Pe. Lauro Palú, C.M.
- Um maravilhoso Cetoninae que encontrei num pé de juá. Em outra planta, um bezerro poderia pensar que era um bombom, e paáf, lá iria ele, estômagos adentro… (S. V.)
- Quando vi os primeiros desses fungos, pensei comigo: Uma espécie nova! A professora derrubou meu entusiasmo: Schizophillum commune! (C.V.)
- O anu branco, Guira guira, vive e é fotografado nesses bandos. Guira é como os índios guaranis do Paraguai chamam esta ave. (S. V.)
- Um casal harmonioso de tucanaçu, em latim chamado Ramphastos toco. Quando voa, dá a impressão de que vai preocupado em não perder o bico, de tão reto que o leva. (S. V.)
- Maria-faceira, (Syrigma sibilatrix). Vive em campos, ambiente aquático, no Pantanal e em áreas modificadas pela população. (C. V.)
- Araçari-castanho ou Pteroglossus castanotis, atacando os mamões maduros. Parente próximo dos tucanos. Os índios o chamam tukani, tucano pequeno. (S. V.)
- Ao cair do sol, o gado se aproxima dos tanques de água. As silhuetas se recortam contra o céu. Gado de qualidade excepcional. (C. V.)
- Se consegui identificar bem, é um belo exemplar de Mycteria americana, chamado cabeça-seca, cabeça de pedra. (S. V.)
- Parece a paleta de um pintor impressionista, mas são os diversos liquens dos moirões da cerca do gado. Os liquens de Campina Verde e arredores se parecem muito com os do Caraça. (C. V.)
- Pachira aquatica ou castanheiro-do-maranhão, cacau-selvagem, mangaba, castanheira-d’água e mamorana. (G.)
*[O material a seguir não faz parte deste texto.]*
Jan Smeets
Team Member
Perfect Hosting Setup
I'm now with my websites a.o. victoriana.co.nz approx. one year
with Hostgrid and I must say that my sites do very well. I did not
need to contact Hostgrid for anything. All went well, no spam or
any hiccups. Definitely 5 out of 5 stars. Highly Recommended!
- Muito parecidas, a Cycasrevoluta e a Cycas circinalis são muito decorativas, como se vê nessas folhas novas. Popularmente chamadas palmeira-cica e palmeira-sagu. (C. V.)
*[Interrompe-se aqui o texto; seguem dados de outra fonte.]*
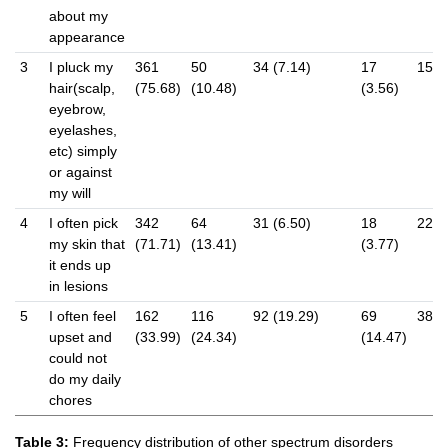
about my
appearance
3
I pluck my
361
50
34 (7.14)
17
15 (
hair(scalp,
(75.68)
(10.48)
(3.56)
eyebrow,
eyelashes,
etc) simply
or against
my will
4
I often pick
342
64
31 (6.50)
18
22 (
my skin that
(71.71)
(13.41)
(3.77)
it ends up
in lesions
5
I often feel
162
116
92 (19.29)
69
38 (
upset and
(33.99)
(24.34)
(14.47)
could not
do my daily
chores
Table 3:
Frequency distribution of other spectrum disorders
- Vi de longe a ema (Rhea americana), correndo ao lado de um dos pastos dos garrotes. O rastro mostra que é uma ave muito grande. (C. V.)
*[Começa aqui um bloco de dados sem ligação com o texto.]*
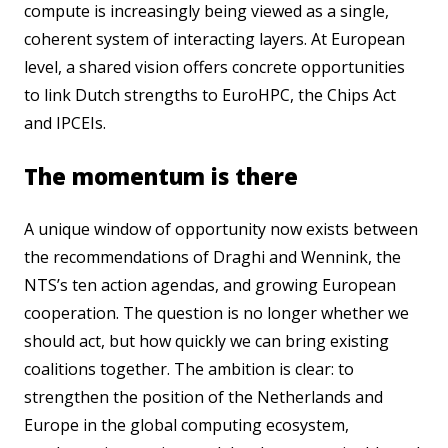
compute is increasingly being viewed as a single,
coherent system of interacting layers. At European
level, a shared vision offers concrete opportunities
to link Dutch strengths to EuroHPC, the Chips Act
and IPCEIs.
The momentum is there
A unique window of opportunity now exists between
the recommendations of Draghi and Wennink, the
NTS’s ten action agendas, and growing European
cooperation. The question is no longer whether we
should act, but how quickly we can bring existing
coalitions together. The ambition is clear: to
strengthen the position of the Netherlands and
Europe in the global computing ecosystem,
- Um casal de curicacas (Theristicus caudatus). Cuidam carinhosamente da ninhada, mas fazem um barulho incrível, alta madrugada. Faço-as calar com a luz forte da lanterna… (C. V.)
- Mutum, Crax fasciolata, aproxima-se muito dos galinheiros e terreiros. Como voam, saltam as cercas para comer do nosso e para fugir de nós… (C. V.)
- As araras (Ara ararauna), que Guimarães Rosa descrevia como fitas que se desdobram e eu acho parecidas como um casal de alegrias, azuis em cima, amarelas em baixo… (G.)
- São muitas flores deste tipo, mas não consegui identificar esta espécie. Protegidas na cápsula, depois levíssimas ao vento. (G.)
- Jaçanã (Jacana jacana), de pernas muito finas e dedos extremamente longos, que lhe permitem andar por cima das folhagens das plantas aquáticas. (G.)